• 演習の目標:
磁気浮上推進装置の説明文から、「図7において、20は第1実施」から「並列に接続した可動体である。」までの部分を一字一句変えずに書き写してください。

• 対象テキスト:
以下、図5および図6を用いて、本発明の磁気浮上推進装置の動作原理を説明する。
例えば、図5(a)に示す位置x1での電流指令を与えた場合、Xコイル5とZコイル6には図6に示すような向きに電流が流れる。その結果、Xコイル5には、リングマグネット11が作る磁界との関係により、フレミング左手の法則に従った向き、つまり左方向に力を発生する。Zコイル6には、同じくリングマグネット11が作る磁界との関係により、Zコイル6の上側で反発力、下側で吸引力が発生する。
可動体3の位置に応じて図5(a)に示すような3相正弦波電流を供給することで、図5(b)に示すように安定した推進力と浮上力を得ることができる。また、Yコイル7については、Zコイル6に対し推進方向軸に90度傾けただけなので、Zコイル6同様に安定した案内力を得ることができる。さらに、位置指令とXセンサ8、Zセンサ9、Yセンサ10の実位置との差である位置偏差に応じて、各コイルに供給する電流の振幅を調整し力を制御することで、位置偏差を小さくする位置制御を実現することができる。
図7において、20は第1実施例のリングマグネット11に対応するブロックマグネットである。第2実施例が第1実施例と異なる点は、第2実施例では、固定体4の断面形状を四角柱状に、可動体3の断面形状を中空の四角柱状にしている点である。そのような形状としたことにより、固定体4の磁石は、断面において4分割したブロックマグネット20により構成されている。同じく可動体3についても、リング状であったXコイル5は中空四角形状に形成され、また、円弧状であったZコイル6とYコイル7は平板状に形成されている。
図8において、21はXコイル、22は第1のZコイル、23は第2のZコイル、24は第1のYコイル、25は第2のYコイルである。
第3実施例が第1実施例と異なる点は、第3実施例では可動体3に複数のZコイルと複数のYコイルが配設されて構成している点である。可動体3は、推進X方向中央にXコイル21、その左右両側に第1のYコイル24と第2のYコイル25、さらにその左右両側に第1のZコイル22と第2のZコイル23が設けられている。
図9において、26は第1の可動体、27は第2の可動体、28は第3の可動体である。
第4実施例が第1、3実施例と異なる点は、第4実施例では1個の固定体4に対し複数個の可動体26、27、28を配設した構成としている点である。
図10において、29は第1の固定体、30は第2の固定体、31は2個の可動体を並列に接続した可動体である。
第5実施例が第1、3、4実施例と異なる点は、第5実施例では可動体と固定体を推進X方向に対し並列に配置した点である。すなわち、図1における磁気推進浮上部1を並列に構成している点である。
図11において、32はXコイル、33は第1のYコイル、34は第2のYコイル、35は推進用と浮上用コイルを個別の固定体に配設した可動体、36は第1の固定体、37は第2の固定体、38は第3の固定体、39は第4の固定体、40は第5の固定体である。

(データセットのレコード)

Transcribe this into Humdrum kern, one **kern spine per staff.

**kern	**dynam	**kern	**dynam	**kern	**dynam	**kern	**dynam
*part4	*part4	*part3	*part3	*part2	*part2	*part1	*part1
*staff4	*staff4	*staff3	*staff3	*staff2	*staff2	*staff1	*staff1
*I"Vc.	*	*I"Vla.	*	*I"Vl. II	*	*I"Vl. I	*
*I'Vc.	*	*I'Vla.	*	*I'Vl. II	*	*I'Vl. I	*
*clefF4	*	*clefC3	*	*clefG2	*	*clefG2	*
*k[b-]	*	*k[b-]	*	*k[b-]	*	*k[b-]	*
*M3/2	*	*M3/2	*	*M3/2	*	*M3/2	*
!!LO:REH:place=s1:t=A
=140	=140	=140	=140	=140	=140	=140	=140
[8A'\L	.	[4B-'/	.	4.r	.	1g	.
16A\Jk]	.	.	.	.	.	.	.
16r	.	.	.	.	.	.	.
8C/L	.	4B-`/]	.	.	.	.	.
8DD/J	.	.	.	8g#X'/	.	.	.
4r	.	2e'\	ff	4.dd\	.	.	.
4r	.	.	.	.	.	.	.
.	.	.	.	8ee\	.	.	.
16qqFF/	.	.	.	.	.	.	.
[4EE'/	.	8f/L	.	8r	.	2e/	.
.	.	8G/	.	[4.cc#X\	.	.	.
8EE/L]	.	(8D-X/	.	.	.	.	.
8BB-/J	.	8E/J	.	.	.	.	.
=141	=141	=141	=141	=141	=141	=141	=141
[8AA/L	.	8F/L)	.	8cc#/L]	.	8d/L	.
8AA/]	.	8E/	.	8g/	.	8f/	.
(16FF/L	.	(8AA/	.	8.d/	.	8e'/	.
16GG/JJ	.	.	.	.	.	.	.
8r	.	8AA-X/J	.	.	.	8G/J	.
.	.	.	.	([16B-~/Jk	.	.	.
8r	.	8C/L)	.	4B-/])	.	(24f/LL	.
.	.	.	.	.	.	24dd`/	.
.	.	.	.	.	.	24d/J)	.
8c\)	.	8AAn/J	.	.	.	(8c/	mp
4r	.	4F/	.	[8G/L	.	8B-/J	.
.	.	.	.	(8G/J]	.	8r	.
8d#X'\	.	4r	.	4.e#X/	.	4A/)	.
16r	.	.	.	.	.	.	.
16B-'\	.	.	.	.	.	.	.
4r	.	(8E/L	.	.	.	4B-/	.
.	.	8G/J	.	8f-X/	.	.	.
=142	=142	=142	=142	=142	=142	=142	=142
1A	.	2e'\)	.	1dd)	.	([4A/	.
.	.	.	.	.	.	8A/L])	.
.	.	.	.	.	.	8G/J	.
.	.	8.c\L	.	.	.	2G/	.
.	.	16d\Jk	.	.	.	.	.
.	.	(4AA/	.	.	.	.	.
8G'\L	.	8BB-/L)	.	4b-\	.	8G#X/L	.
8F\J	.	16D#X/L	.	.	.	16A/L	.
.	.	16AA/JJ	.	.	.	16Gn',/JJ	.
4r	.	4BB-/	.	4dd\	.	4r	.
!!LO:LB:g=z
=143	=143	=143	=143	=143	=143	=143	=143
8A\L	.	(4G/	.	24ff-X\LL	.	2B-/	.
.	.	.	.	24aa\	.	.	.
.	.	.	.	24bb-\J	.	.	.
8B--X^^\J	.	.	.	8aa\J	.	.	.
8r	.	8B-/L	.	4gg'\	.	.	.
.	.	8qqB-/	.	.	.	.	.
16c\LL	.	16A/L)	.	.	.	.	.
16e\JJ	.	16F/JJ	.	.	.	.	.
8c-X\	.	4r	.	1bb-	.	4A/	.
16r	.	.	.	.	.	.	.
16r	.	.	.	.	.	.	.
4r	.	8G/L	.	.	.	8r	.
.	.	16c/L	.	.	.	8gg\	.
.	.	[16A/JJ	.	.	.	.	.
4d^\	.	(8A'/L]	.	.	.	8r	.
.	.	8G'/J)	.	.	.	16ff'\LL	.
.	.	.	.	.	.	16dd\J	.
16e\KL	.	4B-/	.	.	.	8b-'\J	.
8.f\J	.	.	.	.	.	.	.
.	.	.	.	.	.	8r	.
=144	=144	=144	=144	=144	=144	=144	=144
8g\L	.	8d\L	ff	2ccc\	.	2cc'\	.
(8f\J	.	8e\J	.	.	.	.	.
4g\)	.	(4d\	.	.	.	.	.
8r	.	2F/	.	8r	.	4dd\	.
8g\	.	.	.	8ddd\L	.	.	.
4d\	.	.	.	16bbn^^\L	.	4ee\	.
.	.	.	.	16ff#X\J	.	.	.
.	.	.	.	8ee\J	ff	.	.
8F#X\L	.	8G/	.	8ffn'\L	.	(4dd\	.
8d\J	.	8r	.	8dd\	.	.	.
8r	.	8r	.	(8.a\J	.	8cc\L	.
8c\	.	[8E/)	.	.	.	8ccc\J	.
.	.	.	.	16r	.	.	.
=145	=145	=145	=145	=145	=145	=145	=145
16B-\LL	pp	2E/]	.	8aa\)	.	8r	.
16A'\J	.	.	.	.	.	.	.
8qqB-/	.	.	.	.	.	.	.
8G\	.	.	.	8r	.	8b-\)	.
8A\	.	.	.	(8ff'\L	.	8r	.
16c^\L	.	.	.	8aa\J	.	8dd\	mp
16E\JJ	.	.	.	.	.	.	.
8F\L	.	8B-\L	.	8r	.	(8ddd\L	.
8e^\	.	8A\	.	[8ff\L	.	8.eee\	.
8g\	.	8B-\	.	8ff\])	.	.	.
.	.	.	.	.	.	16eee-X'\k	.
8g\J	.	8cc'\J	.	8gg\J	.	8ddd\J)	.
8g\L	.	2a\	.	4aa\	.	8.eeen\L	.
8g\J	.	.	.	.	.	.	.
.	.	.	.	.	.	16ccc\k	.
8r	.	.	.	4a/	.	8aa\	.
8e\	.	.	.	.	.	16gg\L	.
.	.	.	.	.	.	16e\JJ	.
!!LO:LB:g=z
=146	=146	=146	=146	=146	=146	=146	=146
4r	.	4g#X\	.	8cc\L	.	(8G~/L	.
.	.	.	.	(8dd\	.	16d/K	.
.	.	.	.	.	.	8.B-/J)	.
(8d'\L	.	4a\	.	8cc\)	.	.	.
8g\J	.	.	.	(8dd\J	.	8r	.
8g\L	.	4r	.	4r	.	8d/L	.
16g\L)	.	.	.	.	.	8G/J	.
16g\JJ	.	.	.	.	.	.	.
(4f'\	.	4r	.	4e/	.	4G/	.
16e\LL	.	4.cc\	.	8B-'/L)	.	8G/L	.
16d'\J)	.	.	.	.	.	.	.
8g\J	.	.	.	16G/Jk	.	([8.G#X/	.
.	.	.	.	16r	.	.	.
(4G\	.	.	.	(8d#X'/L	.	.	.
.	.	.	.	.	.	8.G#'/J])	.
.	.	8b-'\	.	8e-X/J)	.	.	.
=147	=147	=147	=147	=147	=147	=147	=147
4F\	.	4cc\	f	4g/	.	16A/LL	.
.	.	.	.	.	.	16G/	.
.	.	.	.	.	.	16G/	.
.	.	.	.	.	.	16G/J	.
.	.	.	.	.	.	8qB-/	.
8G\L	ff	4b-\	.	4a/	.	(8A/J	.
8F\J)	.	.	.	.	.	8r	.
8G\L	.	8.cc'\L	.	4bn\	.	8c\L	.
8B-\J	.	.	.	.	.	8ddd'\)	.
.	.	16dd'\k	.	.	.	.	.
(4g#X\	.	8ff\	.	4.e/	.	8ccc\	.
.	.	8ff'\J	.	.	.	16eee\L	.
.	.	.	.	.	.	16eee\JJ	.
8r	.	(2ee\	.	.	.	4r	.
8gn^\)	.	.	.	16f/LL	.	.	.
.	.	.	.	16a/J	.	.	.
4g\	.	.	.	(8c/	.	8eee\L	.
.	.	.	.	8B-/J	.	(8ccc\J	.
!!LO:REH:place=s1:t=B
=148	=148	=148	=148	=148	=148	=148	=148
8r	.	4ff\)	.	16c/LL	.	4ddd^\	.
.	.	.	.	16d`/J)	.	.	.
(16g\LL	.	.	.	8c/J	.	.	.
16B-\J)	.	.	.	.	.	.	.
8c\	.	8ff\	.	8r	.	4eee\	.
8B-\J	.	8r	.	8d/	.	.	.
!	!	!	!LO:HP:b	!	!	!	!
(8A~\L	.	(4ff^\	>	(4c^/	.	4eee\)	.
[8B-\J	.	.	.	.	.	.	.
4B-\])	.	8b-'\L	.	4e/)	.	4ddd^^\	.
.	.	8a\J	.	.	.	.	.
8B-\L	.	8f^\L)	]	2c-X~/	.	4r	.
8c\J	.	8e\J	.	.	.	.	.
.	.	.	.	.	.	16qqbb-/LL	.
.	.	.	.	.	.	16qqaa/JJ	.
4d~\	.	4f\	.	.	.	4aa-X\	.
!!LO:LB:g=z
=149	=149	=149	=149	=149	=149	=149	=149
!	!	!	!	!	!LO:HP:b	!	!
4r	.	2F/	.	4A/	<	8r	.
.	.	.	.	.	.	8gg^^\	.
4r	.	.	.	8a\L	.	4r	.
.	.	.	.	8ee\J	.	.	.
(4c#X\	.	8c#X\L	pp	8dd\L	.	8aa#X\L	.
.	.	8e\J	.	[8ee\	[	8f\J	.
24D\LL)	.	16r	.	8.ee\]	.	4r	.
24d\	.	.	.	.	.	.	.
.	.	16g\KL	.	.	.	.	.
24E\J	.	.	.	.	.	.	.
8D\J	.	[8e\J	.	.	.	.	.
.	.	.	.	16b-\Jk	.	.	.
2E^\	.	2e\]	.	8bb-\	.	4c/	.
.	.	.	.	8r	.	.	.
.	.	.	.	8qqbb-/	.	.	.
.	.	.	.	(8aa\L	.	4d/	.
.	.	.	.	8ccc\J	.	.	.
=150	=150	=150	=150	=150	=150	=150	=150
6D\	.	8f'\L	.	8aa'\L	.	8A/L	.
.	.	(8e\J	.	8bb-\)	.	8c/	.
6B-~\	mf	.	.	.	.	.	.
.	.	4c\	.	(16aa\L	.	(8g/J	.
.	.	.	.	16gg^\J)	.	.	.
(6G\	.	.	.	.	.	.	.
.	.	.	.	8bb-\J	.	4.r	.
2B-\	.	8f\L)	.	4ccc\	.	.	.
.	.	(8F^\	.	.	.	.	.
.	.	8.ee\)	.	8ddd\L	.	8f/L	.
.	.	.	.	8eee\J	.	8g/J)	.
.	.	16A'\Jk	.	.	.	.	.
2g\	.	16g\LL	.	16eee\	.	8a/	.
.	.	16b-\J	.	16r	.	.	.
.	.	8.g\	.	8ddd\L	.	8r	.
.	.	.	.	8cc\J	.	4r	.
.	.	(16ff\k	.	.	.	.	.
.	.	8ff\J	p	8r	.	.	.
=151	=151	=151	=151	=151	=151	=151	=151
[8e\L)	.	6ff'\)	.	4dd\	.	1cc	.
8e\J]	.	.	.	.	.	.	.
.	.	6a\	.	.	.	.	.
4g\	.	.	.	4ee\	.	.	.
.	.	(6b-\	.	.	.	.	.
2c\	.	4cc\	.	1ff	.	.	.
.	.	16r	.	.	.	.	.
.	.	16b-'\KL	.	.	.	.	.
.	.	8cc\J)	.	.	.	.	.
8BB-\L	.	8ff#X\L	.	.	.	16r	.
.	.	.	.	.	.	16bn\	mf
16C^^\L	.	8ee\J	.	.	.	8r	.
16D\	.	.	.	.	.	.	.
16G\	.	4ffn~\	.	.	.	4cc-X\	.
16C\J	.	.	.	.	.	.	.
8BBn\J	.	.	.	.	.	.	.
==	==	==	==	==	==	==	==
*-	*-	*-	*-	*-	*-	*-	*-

• 解答例:
図7において、20は第1実施例のリングマグネット11に対応するブロックマグネットである。第2実施例が第1実施例と異なる点は、第2実施例では、固定体4の断面形状を四角柱状に、可動体3の断面形状を中空の四角柱状にしている点である。そのような形状としたことにより、固定体4の磁石は、断面において4分割したブロックマグネット20により構成されている。同じく可動体3についても、リング状であったXコイル5は中空四角形状に形成され、また、円弧状であったZコイル6とYコイル7は平板状に形成されている。
図8において、21はXコイル、22は第1のZコイル、23は第2のZコイル、24は第1のYコイル、25は第2のYコイルである。
第3実施例が第1実施例と異なる点は、第3実施例では可動体3に複数のZコイルと複数のYコイルが配設されて構成している点である。可動体3は、推進X方向中央にXコイル21、その左右両側に第1のYコイル24と第2のYコイル25、さらにその左右両側に第1のZコイル22と第2のZコイル23が設けられている。
図9において、26は第1の可動体、27は第2の可動体、28は第3の可動体である。
第4実施例が第1、3実施例と異なる点は、第4実施例では1個の固定体4に対し複数個の可動体26、27、28を配設した構成としている点である。
図10において、29は第1の固定体、30は第2の固定体、31は2個の可動体を並列に接続した可動体である。